Assignment ::
The response must consist of the lines below from the one with "downtilt Tx Tx" through the one with "Figure 4: First", exactly as they appear and with both ends kept.

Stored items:
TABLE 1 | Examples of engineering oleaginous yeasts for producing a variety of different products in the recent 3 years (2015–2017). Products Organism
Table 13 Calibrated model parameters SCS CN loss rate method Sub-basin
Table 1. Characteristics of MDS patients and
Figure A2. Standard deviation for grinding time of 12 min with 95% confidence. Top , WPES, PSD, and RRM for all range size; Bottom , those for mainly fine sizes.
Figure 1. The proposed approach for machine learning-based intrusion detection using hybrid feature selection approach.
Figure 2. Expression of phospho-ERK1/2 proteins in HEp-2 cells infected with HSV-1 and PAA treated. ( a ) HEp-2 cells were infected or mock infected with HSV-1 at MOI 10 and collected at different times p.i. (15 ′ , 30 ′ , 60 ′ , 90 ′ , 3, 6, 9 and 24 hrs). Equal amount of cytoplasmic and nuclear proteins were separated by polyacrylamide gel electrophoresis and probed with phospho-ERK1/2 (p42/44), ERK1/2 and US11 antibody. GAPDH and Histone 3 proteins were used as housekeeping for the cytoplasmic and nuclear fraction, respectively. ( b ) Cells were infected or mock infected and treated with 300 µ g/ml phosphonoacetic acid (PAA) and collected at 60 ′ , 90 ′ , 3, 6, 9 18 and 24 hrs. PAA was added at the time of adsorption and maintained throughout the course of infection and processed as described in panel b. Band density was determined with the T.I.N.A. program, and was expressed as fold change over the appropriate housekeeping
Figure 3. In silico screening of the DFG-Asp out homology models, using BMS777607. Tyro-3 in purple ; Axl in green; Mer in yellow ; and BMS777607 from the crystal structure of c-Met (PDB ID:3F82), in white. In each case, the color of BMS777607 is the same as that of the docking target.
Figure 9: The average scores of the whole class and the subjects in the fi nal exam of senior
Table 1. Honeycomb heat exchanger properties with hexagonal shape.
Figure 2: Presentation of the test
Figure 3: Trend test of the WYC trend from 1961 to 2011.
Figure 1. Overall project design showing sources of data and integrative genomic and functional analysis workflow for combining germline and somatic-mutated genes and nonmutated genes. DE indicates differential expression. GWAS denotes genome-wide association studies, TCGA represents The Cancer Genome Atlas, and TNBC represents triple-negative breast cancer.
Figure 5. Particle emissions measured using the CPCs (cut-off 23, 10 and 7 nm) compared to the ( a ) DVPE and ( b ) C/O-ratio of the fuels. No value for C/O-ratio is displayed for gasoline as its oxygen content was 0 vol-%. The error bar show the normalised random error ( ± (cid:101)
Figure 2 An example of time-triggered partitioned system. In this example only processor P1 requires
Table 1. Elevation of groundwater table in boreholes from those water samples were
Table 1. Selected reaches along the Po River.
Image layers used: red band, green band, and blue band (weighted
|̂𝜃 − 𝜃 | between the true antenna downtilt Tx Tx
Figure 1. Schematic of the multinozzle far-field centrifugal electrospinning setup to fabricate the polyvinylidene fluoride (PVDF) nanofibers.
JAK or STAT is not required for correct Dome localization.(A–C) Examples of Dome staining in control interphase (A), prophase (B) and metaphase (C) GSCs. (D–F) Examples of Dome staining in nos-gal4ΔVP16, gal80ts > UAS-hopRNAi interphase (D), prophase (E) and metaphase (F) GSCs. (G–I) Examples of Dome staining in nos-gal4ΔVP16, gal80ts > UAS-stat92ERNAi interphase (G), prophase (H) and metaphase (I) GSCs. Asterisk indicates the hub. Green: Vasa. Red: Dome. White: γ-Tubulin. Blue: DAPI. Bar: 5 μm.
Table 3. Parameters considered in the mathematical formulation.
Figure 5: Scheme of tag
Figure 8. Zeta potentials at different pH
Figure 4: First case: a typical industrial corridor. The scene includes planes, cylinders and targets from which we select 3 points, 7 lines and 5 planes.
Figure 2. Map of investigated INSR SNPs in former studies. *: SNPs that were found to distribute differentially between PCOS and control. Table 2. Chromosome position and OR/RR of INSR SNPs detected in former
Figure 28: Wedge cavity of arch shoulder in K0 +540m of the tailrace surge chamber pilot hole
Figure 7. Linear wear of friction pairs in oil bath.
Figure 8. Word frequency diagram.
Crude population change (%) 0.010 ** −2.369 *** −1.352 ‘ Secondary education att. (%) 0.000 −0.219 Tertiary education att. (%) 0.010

Exercise answer ::
|̂𝜃 − 𝜃 | between the true antenna downtilt Tx Tx
Figure 1. Schematic of the multinozzle far-field centrifugal electrospinning setup to fabricate the polyvinylidene fluoride (PVDF) nanofibers.
JAK or STAT is not required for correct Dome localization.(A–C) Examples of Dome staining in control interphase (A), prophase (B) and metaphase (C) GSCs. (D–F) Examples of Dome staining in nos-gal4ΔVP16, gal80ts > UAS-hopRNAi interphase (D), prophase (E) and metaphase (F) GSCs. (G–I) Examples of Dome staining in nos-gal4ΔVP16, gal80ts > UAS-stat92ERNAi interphase (G), prophase (H) and metaphase (I) GSCs. Asterisk indicates the hub. Green: Vasa. Red: Dome. White: γ-Tubulin. Blue: DAPI. Bar: 5 μm.
Table 3. Parameters considered in the mathematical formulation.
Figure 5: Scheme of tag
Figure 8. Zeta potentials at different pH
Figure 4: First case: a typical industrial corridor. The scene includes planes, cylinders and targets from which we select 3 points, 7 lines and 5 planes.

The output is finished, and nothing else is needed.